Do you know What makes up your business credit score? What gives you the best chances of getting a loan? Here are a few items that play a role in your business credit picture, and what you can do to make the most of them:
1. Payment History – Your payment history is such an important factor in your business credit profile because it is what your D&B Paydex score is based on. Many credit opportunities come with a minimum Paydex requirement. What can you do to have a great payment history? Always pay vendors earlier than the Due Date. Making a payment on time is “okay”, but paying early is always best.

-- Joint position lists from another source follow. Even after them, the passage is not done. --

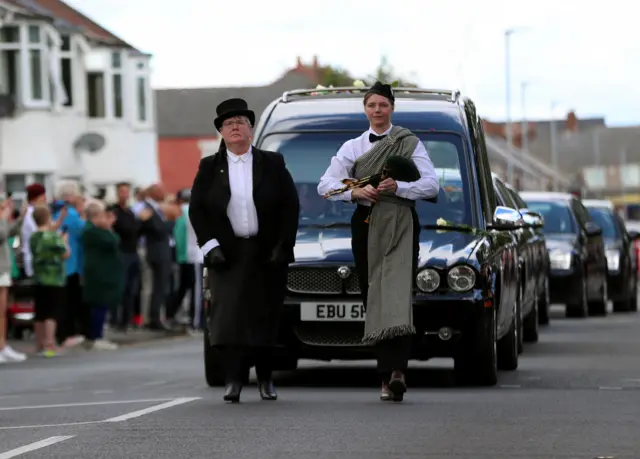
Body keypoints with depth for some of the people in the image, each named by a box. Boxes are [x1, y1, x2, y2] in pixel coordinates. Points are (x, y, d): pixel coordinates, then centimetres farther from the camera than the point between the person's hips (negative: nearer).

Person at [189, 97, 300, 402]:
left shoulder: (273, 164, 6)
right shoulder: (209, 168, 8)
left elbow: (291, 206, 3)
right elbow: (196, 209, 4)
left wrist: (283, 246, -6)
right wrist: (210, 246, -8)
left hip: (267, 255, 0)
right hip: (227, 255, 0)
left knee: (265, 317, 3)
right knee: (228, 315, -12)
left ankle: (265, 378, 16)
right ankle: (234, 380, -13)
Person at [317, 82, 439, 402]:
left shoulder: (410, 144, 9)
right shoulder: (352, 148, 16)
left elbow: (431, 184, 0)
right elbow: (325, 186, 6)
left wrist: (399, 187, -16)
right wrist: (355, 192, -12)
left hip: (400, 224, -3)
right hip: (365, 224, 3)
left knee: (397, 293, -17)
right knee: (372, 297, -1)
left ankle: (394, 371, -30)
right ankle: (392, 372, 4)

2. Credit Applications – Did you know Multiple applications for credit can be a red flag that will keep you from getting approved for a loan? Too many in a small amount of time will make your company look too risky and give an assumption to potential lenders that things are going to just go downward. What you can do to make the best of credit applications is always plan your use of credit accordingly. Along with planning be sure to keep applications to the minimum necessary to accomplish your goals.
3. Blanket UCC Filings – One thing that many many may not realize is that they need to keep track of the order in which they get certain types of loans. Along with that they need to see what UCC filings the lenders are going to be filing. Some lenders may file a “blanket” UCC filing, which essentially says they have an interest in ALL of your assets. These blanket UCC filings will then take precedence over any subsequent ones, which drastically reduces your ability to get credit elsewhere. What can you do? Plan your credit carefully, and negotiate UCC filings according to what your needs are. Here is an example, if you need particular assets excluded from a UCC filing in order for you to use it as security for another loan, be sure to take time in explaining that fact in advance to get those items excluded from any blanket filings.There are experts that recommend opening accounts with competing UCC filings at the same time, and negotiating the details with each party jointly.

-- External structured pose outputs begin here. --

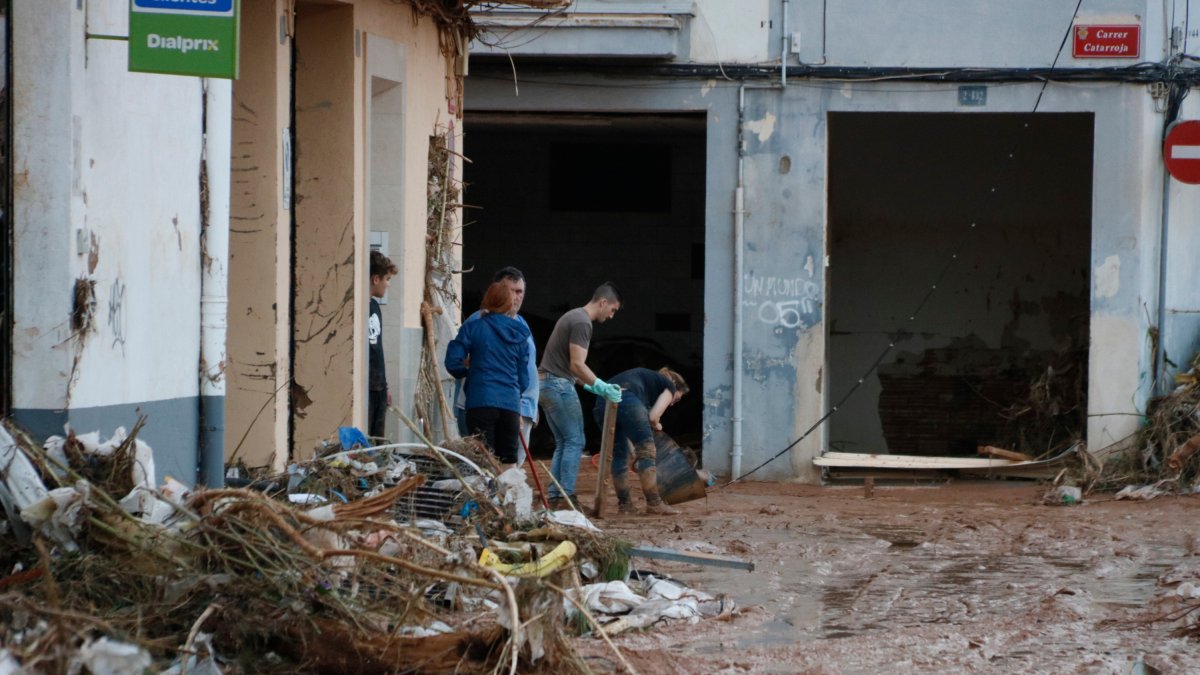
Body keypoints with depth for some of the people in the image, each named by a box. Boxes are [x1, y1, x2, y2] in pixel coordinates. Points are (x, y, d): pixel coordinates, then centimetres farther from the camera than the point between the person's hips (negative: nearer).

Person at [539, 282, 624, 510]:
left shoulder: (573, 316, 20)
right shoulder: (582, 322, -13)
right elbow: (577, 365, -19)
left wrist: (593, 386, 21)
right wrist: (602, 388, -12)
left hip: (546, 384, 10)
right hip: (559, 386, -10)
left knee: (563, 443, 12)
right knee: (575, 441, -6)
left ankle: (555, 497, 9)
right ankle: (566, 497, -9)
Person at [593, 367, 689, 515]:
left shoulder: (647, 377, 40)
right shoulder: (669, 386, 20)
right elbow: (653, 416, 5)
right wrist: (656, 425, 28)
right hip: (626, 401, -7)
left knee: (618, 455, 19)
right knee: (647, 452, 3)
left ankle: (624, 503, 22)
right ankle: (654, 504, 3)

4. Company Financials -It’s important to make sure your financials in your credit file are always up to date. If they are not, it could negatively reflect on your company when the lender is comparing the available data. What you can do to make sure everything is always up to date, update your financials on your credit reports so that they reflect your current circumstances, and plan to do so every so often.
5. Company Legal Structure – The legal structure of your company can also affect your business credit. Did you know lenders are less likely to loan money to Sole Proprietorships and Partnerships than Corporations or Limited Liability Companies? If you aren’t incorporated, you definitely should be. The advantages go far past just your ability to get credit. There are several other factors that affect your ability to get credit. This could be from the amount of debt you already have, how heavily invested you are in your company, and even your personal credit.